Who Knew? The British Royal Family maintain a purebred fold of Scottish Highland Cattle at Balmoral Castle where they are naturally raised and grass fed

This breed is also much smaller and slower growing than other traditional cattle ( Like Black Angus, for example).

It turned out that the reason the cows were no longer visible from the highway was to resolve a safety concern; Highway 28 is a very busy north/south cottage route. Too many people were stopping on the side of road to take photos of the cattle (they are pretty unique in this area), and the community was concerned about someone getting hurt.

Terry and Lisa were happy to allow me to take photos, too. Terry even called in the cows from another pasture so I could get some action shots as they ran to the fence. This also gave me the chance for some close ups! The lighting wasn't the greatest, but I managed to get several images I was pleased with.
On my request, Terry also led me into the pasture to pet one of the older cows, who recently bore a calf! I also took the opportunity to make some photos, of course.
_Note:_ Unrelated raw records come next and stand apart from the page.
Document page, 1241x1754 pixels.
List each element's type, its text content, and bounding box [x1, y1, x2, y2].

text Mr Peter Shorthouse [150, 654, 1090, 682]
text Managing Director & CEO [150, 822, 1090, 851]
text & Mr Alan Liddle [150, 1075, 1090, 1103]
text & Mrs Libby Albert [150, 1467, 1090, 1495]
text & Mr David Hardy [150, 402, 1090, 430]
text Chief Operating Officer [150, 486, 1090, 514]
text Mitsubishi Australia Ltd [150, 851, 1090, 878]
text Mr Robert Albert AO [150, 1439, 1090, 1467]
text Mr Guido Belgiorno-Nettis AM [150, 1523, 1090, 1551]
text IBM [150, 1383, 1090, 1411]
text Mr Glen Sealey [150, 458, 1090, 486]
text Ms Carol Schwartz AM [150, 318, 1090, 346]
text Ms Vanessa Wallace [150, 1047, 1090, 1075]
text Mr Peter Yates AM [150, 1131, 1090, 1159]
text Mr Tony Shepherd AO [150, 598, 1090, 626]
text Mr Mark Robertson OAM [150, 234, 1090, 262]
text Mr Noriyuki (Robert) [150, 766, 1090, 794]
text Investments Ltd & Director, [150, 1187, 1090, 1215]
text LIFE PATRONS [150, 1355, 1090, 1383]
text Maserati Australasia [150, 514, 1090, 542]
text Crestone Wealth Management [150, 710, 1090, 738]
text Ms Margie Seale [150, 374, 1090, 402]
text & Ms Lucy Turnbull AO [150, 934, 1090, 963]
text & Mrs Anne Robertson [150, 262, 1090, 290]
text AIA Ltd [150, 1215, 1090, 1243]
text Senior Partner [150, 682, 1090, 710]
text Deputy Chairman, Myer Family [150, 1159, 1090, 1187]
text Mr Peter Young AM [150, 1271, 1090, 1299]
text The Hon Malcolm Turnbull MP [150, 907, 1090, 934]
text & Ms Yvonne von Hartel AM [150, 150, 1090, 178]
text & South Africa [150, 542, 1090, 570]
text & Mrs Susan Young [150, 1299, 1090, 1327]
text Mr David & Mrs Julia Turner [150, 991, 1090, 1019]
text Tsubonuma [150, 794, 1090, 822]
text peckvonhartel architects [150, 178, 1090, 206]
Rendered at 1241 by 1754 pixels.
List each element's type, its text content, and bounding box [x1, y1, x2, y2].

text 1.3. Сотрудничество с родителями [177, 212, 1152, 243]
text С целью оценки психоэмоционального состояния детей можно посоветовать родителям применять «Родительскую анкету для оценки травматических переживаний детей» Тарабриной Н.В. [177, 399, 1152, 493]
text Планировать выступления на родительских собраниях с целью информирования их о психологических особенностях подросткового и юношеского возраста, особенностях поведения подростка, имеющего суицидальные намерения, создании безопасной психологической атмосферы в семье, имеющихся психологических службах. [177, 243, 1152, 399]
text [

Whether it's a horse or a cow or a goat (or even a chicken, probably), I experience a difficult to describe sensation when I am close to or physical touching these animals. A mixture of respect, reverence, awe (and a dash of fear, too, no doubt). These animals are just so large in comparison to the household pets I've lived with over the years. It is truly an memorable experience for this city-boy to have such close contact with these creatures.
This is one of the older cows. She had recently given birth. Terry led me to her and while he rested a hand on her back I took this photo. The twisted horns really add to her character and apparently just happen naturally with some of the animals.
In the couple weeks since posting these images, I'm also very pleased to share that one of my shots from Red Farm Lane (above) has sold.

For transparency, I did use Photoshop to remove his hand from the shot and to tidy up the field behind the cow's head. As the day very hazy, I also took the opportunity to add some subtle interest to the sky using Photoshop's Sky Replacement feature. And of course, I also spent time removing flies!

I’m looking forward to photographing this bunch again, perhaps in the winter. 
Final Thoughts - The Ethical Use of Generative AI
As I've mentioned before, opinions on the use of GenAI are fairly polarized. I'm not a lawyer and I don't pretend to have all the answers, but I think it behooves both creators and companies supplying this technology to be ethical, responsible and transparent in the use of Generative AI. My good friend, Tom Green, discusses the importance of this self-regulation in a recent article on Medium, linked here. It is both sad and frightening how quickly human beings can knock things off the rails when it comes to technology.

From a "photographic perspective," my goal with Gen AI is to use it when there is no other satisfactory way to correct an element in an image in a timely manner, while keep the spirit of the original image in mind. This Muckle Coo project is an example.

From an illustrative/storytelling perspective, I'm more loose on my actions; I will add/remove elements to better tell a story.

Just as a I would have no second thoughts about using the Clone Stamp or Content Aware Fill, I will have the same regard for Generative AI; it is another tool in my arsenal. 

While it is optional, I am a huge fan of the ability to enable Content Credentials in Photoshop, so that the changes to an image can be embedded in the file or in the cloud. These credentials help to establish provenance of an image and indicate how an image has been altered.
I hope you've found my process and workflow of interest and that you can see some of the practical applications Generative AI can have for photographers.